Already a Glow administrator, Jennifer offered to be the coordinator for school Glow queries during lockdown, allowing teachers to focus on classes and providing a helpline for parents. Jennifer wrote and published advice and error guides for parents on her school website and shared this with other school library colleagues. Following lockdown, it was clear that young people struggled with research sources, so Jennifer expanded her Library website pages to include further reading with links to authors and reviews; literacy, numeracy and health and wellbeing questions; and connections to Developing the Young Workforce, Rights Respecting Schools and local information whenever possible. This is a work in progress currently focused on English texts. Noticing that S1 pupils were unfamiliar with computer mice, Jennifer collated online games to develop their mouse skills. She also invested in an ebook collection specifically to provide a wider range of texts for Advanced Higher students and reading material for younger readers. Jennifer embedded the UNCRC into her Library website and LMS, with S2 classes reading fiction relating to the UNCRC and creating posters explaining links to the convention articles. By merging National Poetry Day with COP26, Jennifer allowed classes to share climate promises and develop them into poetry. She was granted a Scottish Book Trust Residency to develop podcasting with S3 related to their class texts. Working with partner Andrew Blair, they have researched, interviewed, pitched, made sound effects and now completed recordings ready for editing. Jennifer also encouraged involvement from young people on OPAC (5-word reader reviews), recommending resources, as Library volunteers – including senior pupils who built display shelves and gained Volunteering qualifications – and in the current Reading Schools Leadership Team. In addition, Jennifer participated in the inaugural National Reading Champions.

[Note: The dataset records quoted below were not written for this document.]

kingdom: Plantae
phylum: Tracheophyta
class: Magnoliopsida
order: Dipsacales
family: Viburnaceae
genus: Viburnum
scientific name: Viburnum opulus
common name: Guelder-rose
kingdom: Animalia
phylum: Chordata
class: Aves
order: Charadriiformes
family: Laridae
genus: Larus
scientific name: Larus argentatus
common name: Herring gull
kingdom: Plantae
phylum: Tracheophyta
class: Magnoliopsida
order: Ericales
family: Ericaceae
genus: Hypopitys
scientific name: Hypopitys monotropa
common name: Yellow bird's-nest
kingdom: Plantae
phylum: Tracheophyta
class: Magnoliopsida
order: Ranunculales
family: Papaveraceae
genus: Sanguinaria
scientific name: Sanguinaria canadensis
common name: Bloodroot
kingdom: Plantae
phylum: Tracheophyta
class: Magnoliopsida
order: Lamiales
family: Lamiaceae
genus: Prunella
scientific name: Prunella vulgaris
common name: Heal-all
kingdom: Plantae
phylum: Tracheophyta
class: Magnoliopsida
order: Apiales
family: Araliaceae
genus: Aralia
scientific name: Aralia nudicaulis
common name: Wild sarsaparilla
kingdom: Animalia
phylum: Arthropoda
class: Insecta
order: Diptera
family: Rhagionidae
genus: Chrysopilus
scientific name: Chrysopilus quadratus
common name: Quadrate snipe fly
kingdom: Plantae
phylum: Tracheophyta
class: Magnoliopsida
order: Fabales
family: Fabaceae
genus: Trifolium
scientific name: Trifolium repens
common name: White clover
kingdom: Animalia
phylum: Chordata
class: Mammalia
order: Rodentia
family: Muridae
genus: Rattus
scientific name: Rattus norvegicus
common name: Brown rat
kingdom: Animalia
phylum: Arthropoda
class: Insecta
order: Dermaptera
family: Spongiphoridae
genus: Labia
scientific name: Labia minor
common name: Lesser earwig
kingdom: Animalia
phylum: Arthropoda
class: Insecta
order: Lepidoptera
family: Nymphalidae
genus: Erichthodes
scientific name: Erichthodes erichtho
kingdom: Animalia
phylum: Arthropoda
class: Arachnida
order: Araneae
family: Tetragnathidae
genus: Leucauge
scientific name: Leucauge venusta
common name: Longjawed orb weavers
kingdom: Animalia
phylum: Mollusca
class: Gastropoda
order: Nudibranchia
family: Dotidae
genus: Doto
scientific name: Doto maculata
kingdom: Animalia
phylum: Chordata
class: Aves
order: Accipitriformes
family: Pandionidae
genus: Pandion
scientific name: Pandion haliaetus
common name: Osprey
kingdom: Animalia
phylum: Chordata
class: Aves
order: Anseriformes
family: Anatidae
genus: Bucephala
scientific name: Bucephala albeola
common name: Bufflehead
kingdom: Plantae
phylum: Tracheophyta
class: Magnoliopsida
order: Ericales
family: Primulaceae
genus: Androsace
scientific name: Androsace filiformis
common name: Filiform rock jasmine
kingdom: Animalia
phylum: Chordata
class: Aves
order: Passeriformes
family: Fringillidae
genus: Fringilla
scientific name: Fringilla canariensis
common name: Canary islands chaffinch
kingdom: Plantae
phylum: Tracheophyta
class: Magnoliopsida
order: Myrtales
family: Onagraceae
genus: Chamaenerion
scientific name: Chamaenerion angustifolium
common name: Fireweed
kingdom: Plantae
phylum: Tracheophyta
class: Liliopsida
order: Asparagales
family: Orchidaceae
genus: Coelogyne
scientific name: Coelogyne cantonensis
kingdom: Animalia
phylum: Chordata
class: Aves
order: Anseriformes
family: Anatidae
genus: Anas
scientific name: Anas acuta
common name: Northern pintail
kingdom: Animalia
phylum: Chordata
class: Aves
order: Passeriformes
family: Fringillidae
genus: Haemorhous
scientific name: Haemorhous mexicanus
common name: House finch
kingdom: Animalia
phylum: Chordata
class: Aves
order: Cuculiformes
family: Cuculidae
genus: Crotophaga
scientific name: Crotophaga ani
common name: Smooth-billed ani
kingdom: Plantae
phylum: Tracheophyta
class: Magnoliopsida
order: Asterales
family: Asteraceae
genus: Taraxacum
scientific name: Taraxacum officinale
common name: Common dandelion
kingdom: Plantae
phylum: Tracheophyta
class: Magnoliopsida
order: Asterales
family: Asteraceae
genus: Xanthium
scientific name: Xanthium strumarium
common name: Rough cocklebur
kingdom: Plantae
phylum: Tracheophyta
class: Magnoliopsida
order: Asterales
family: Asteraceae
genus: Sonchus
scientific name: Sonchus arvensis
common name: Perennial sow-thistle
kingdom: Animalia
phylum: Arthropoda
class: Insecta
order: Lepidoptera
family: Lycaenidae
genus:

Jennifer was actively involved with How Good is our School Library? and the National Strategy for School Libraries, both as a member of the health and wellbeing group and through submitting evidence for digital literacy and collaboration. She helped to promote both documents at the Scottish Learning Festival, talking to teachers and education staff at the event about the role of libraries. She created and managed @TIASSL: Today in a Scottish School Library on Twitter, which promoted the work of colleagues across Scotland for several years and only stopped with the COVID-19 outbreak. Jennifer is a current committee member of SLG Scotland, has previously consulted on numerous SLG projects and events, and was a volunteer judge for SLIC’s Climate Tales competition.